The patch should be included in the daily builds available at
https://dev-builds.libreoffice.org/daily/ in the next 24-48 hours. More
information about daily builds can be found at:
https://wiki.documentfoundation.org/Testing_Daily_Builds

Affected users are encouraged to test the fix and report feedback.
Comment 15 toobuntu 2021-02-23 09:55:26 UTC
Verified in:

Version: 7.2.0.0.alpha0+ / LibreOffice Community
Build ID: 576c6054d8d445cc977fc3789c572cfc2a3ccd83
CPU threads: 12; OS: Mac OS X 10.15.7; UI render: default; VCL: osx
Locale: en-US (en_US.UTF-8); UI: en-US
Calc: threaded

Furthermore, after successfully opening the affected document in the master branch daily build (7.2), I saved it and was able to open it in 7.1:

Version: 7.1.0.3 / LibreOffice Community
Build ID: f6099ecf3d29644b5008cc8f48f42f4a40986e4c
CPU threads: 12; OS: Mac OS X 10.15.7; UI render: default; VCL: osx
Locale: en-US (en_US.UTF-8); UI: en-US
Calc: threaded

@Michael Stahl, thank you for the quick fix!
Comment 16 toobuntu 2021-02-24 08:35:01 UTC
Verified in:

Version: 7.1.2.0.0+ / LibreOffice Community
Build ID: 67a862f6d146ea7e0ec0789563bf0f51961348c9
CPU threads: 12; OS: Mac OS X 10.15.7; UI render: default; VCL: osx
Locale: en-US (en_US.UTF-8); UI: en-US
Calc: threaded
Comment 17 Commit Notification 2021-02-24 14:26:34 UTC
Michael Stahl committed a patch related to this issue.
It has been pushed to "libreoffice-7-1-1":

https://git.libreoffice.org/core/commit/85c04fb200469fb88933123358601480450864f4

tdf#140437 ODF import: fix for broken documents with field code as type

It will be available in 7.1.1.

The patch should be included in the daily builds available at
https://dev-builds.libreoffice.org/daily/ in the next 24-48 hours.
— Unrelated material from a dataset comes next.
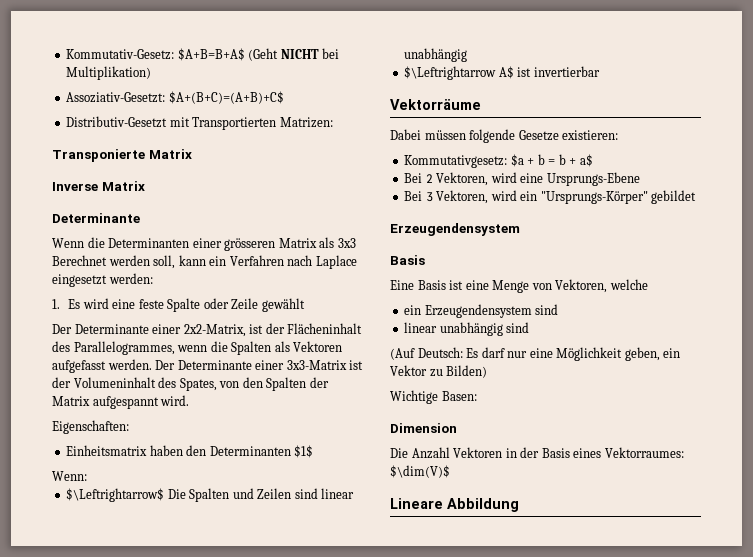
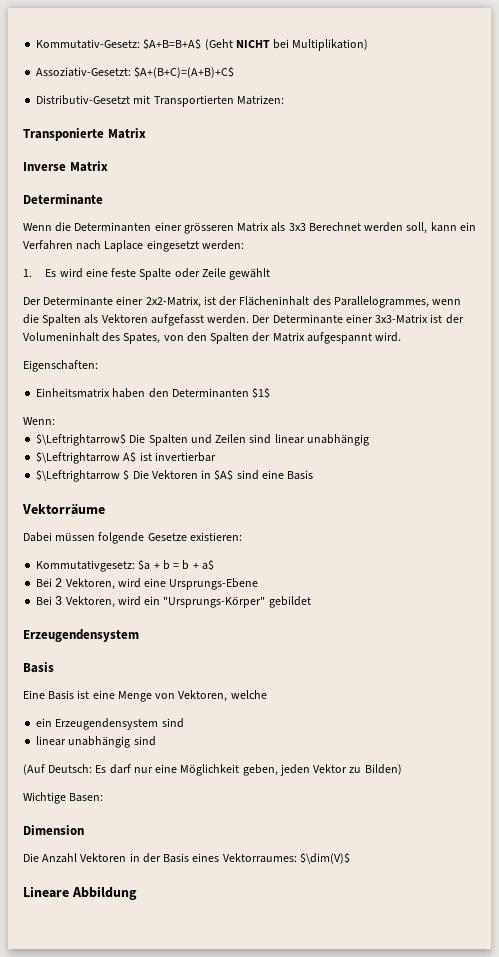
(600, 71) none -> [36,470,314,482] // $\Leftrightarrow $ Die Vektoren in $A$ sind eine Basis
[663,348,681,358] ein -> [279,764,310,776] jeden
More
information about daily builds can be found at:
https://wiki.documentfoundation.org/Testing_Daily_Builds

Affected users are encouraged to test the fix and report feedback.
Comment 18 Commit Notification 2021-02-27 07:25:39 UTC
Xisco Fauli committed a patch related to this issue.
It has been pushed to "master":

https://git.libreoffice.org/core/commit/c5811750c392a6c46bc973de467926d499794dca

tdf#140437: sw_odfexport: Add unittest

It will be available in 7.2.0.

The patch should be included in the daily builds available at
https://dev-builds.libreoffice.org/daily/ in the next 24-48 hours. More
information about daily builds can be found at:
https://wiki.documentfoundation.org/Testing_Daily_Builds

Affected users are encouraged to test the fix and report feedback.